My mom tells that story the exact same way every time. Whether she consciously knows it or not, it’s the best way to describe him. Scott would fall on a grenade if it meant protecting someone else, just like he’d ride his bike a mile to a gas station to get you a candy bar if you really wanted it. That selflessness he displayed, sometimes so effortlessly, is something I’ve always tried to emulate. In a way, it makes his memory immortal.

I remember one Christmas when Scott got me this monster gift. I was a little kid, not older than 5, and he got me this 4-foot-tall Elmo that was bigger than me. The best part was the only reason Scott even got it was because he knew the sheer size of this towering thing would drive my mom insane (it did) because I would want to take it everywhere with me (I did). As an adult he would pounce on every opportunity to mess with my mom. I guess in retrospect, that’s where I get my unyielding sarcasm.

Other similarities exist too, between Scott and I; my grandma will sometimes look at me and think about him, telling me how much I remind her of her son. We look alike, especially when I’m not wearing my glasses.
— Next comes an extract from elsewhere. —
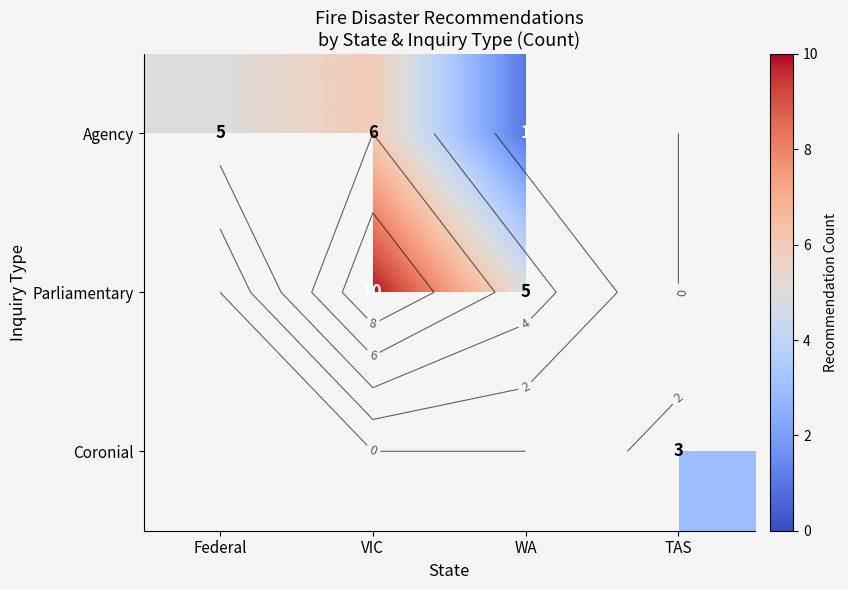

How many values in Parliamentary are above zero?

2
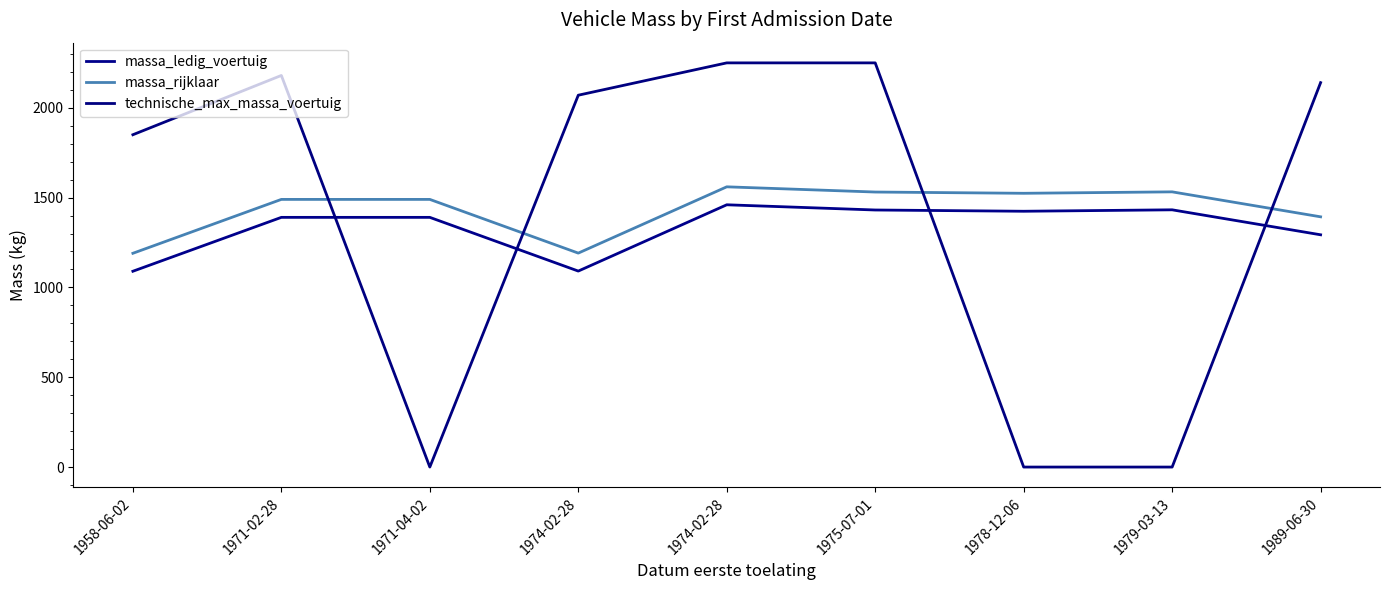

How many lines are shown in the chart?

3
I like to use humor as a way to make others feel better, or as a way to break the tension of an awkward situation; Scott liked to do the same. They like to tell me that, despite our shared tendencies to act like children trapped in adult bodies, we were both mature beyond our years.

Those looks are hard — when she looks at me and sees Scott — but I understand them. It’s hard to lose someone, especially a child, and have a constant reminder of them whenever you look at someone else. She still remembers him, she still has those memories of Scott, the person.

I, on the other hand, live in that space in between, surrounded by fleeting memories of time spent together and powerful reminders of what Scott stood for. When I was younger I wanted to be exactly like him. I had these grandiose dreams of joining the Marines and following in his footsteps. I thought that would help ease the pain of not having him around anymore. But as I have aged, I’ve recognized that I don’t have to be him to honor him. I’m my own man, but I’ve become such by emboldening myself to care, respect and love, all things that have become synonymous with his memory.

His death has shaped my life. I know I’ll see him again someday, and when that time comes I’ll look him in the eyes and say “I lived, just like you showed me.”